Scientists have known since 1963 that mitochondria in humans have mutations that occur between ten to seventeen more than mutations to nuclear DNA. In 1980 Miquel and co-workers in fact published the first mitochondrial DNA mutation theory of aging.
Errors in mitochondrial genes were not linked to human diseases until 1988. Emory University researchers traced young-adult blindness, Leber’s hereditary optic neuropathy, to a small inherited mutation in one mitochondrial gene. In that same year, the Institute of Neurology in London connected the deletion of relatively large segments of mitochondrial DNA to progressive muscle disorders.
As a high energy-producing organ, the eye is particularly susceptible to the consequences of mitochondrial damage. Mitochondria are a major site of oxidative stress caused by excess free radical production. Mitochondrial dysfunction is increasingly implicated in ophthalmologic diseases of aging, including glaucoma, age-related macular degeneration and diabetic retinopathy.
Several proteins were recently identified that play a role in the mitochondrial oxidative stress response within retinal cells, and these proteins may be therapeutic targets for common ophthalmologic disorders.
Oxidative damage that results over time from mitochondrial DNA ( mtDNA) instability leads to an accumulation of mitochondrial damage, which is now seen as an important pathogenic factor in age-related ophthalmologic disorders such as diabetic retinopathy, age-related macular degeneration, and glaucoma.
The mitochondrion regulates cell death (apoptosis) and is believed to be responsible for neuronal loss in neurodegenerative diseases. Evidence is mounting that mitochondria are responsible for the regulation of cell death in glaucoma.
The development of diabetic retinopathy occurs slowly in about 50% of type I diabetes patients and approximately 10% of type II diabetic patients within 15 years of diagnosis.

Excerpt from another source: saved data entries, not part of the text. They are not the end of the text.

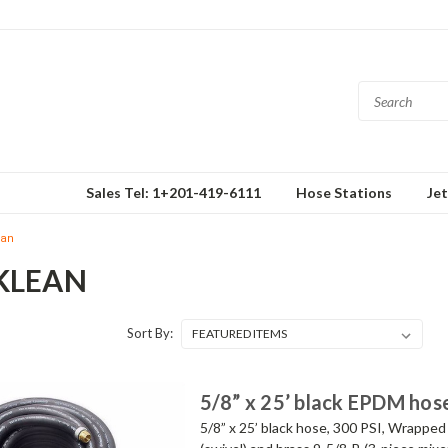
Sales Tel: 1+201-419-6111
Hose Stations
Je
ean
KLEAN
Sort By:
5/8” x 25’ black EPDM hos
5/8” x 25’ black hose, 300 PSI, Wrapped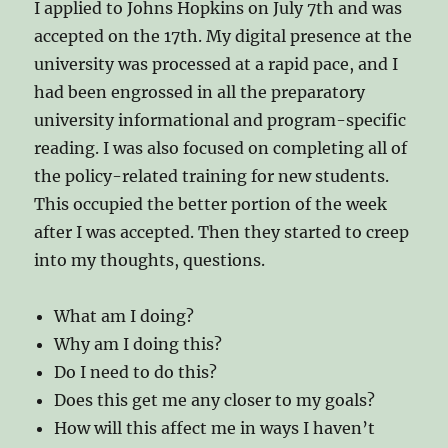
I applied to Johns Hopkins on July 7th and was
accepted on the 17th. My digital presence at the
university was processed at a rapid pace, and I
had been engrossed in all the preparatory
university informational and program-specific
reading. I was also focused on completing all of
the policy-related training for new students.
This occupied the better portion of the week
after I was accepted. Then they started to creep
into my thoughts, questions.
What am I doing?
Why am I doing this?
Do I need to do this?
Does this get me any closer to my goals?
How will this affect me in ways I haven’t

Pigmentary retinopathy is a hereditary degenerative disease of the retina and its typical symptoms are night blindness, pigmentary changes in the retina and loss of vision. The most common mitochondrial DNA disease in which pigmentary retinopathy may be seen is Neurogenic weakness, Ataxia, and Retinitis Pigmentosa.

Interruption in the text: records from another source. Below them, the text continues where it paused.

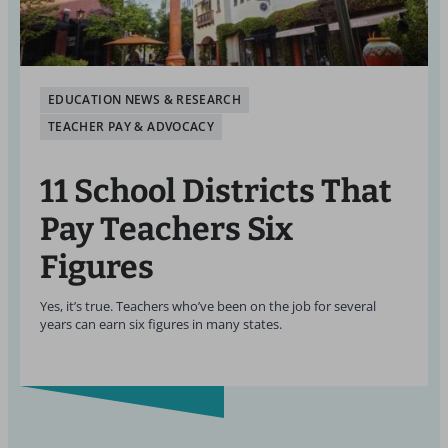
EDUCATION NEWS & RESEARCH
TEACHER PAY & ADVOCACY
11 School Districts That
Pay Teachers Six
Figures
Yes, it’s true. Teachers who’ve been on the job for several
years can earn six figures in many states.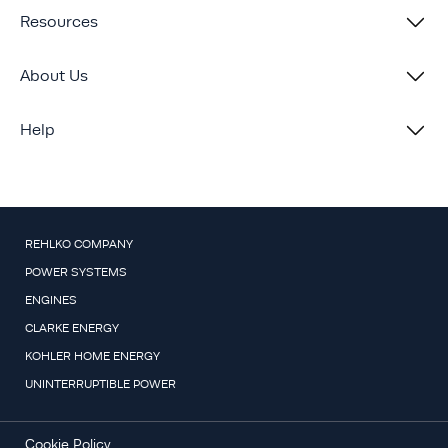
Resources
About Us
Help
REHLKO COMPANY
POWER SYSTEMS
ENGINES
CLARKE ENERGY
KOHLER HOME ENERGY
UNINTERRUPTIBLE POWER
Cookie Policy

Diabetic retinopathy is the number one cause of blindness in young adults. The development of diabetic retinopathy involves progressive damage to retinal mitochondria caused by high blood sugar, or hyperglycemia. Antioxidant therapy, such as the overproduction of the main mitochondrial enzyme, manganese superoxide dismutase (MnSOD), reduces mitochondrial damage and inhibits the development of diabetic retinopathy.
Age-Related Macular Degeneration is mainly caused by damage to the retinal ganglion cells and is made worse by mitochondrial dysfunction caused by sunlight (UVA and UVB). In one study, retinal and blood mitochondrial DNA were compared between AMD patients and a healthy control group. The researchers discovered that retinal cells had more mitochondrial DNA rearrangements and deletions than the healthy controls. Mitochondrial DNA alterations accumulate over time in retinal ganglion cells caused by oxidative stress, an imbalance between free radicals and the retinyl cells antioxidant defenses.
Glaucoma is the number two cause of blindness worldwide. Glaucoma involves damage to the optic nerve which is loaded with mitochondria, making it especially susceptible to impairment of mitochondrial respiratory function. Mitochondrial function can be caused by mutations in mitochondrial genes, intraocular pressure, or sunlight-induced oxidative stress.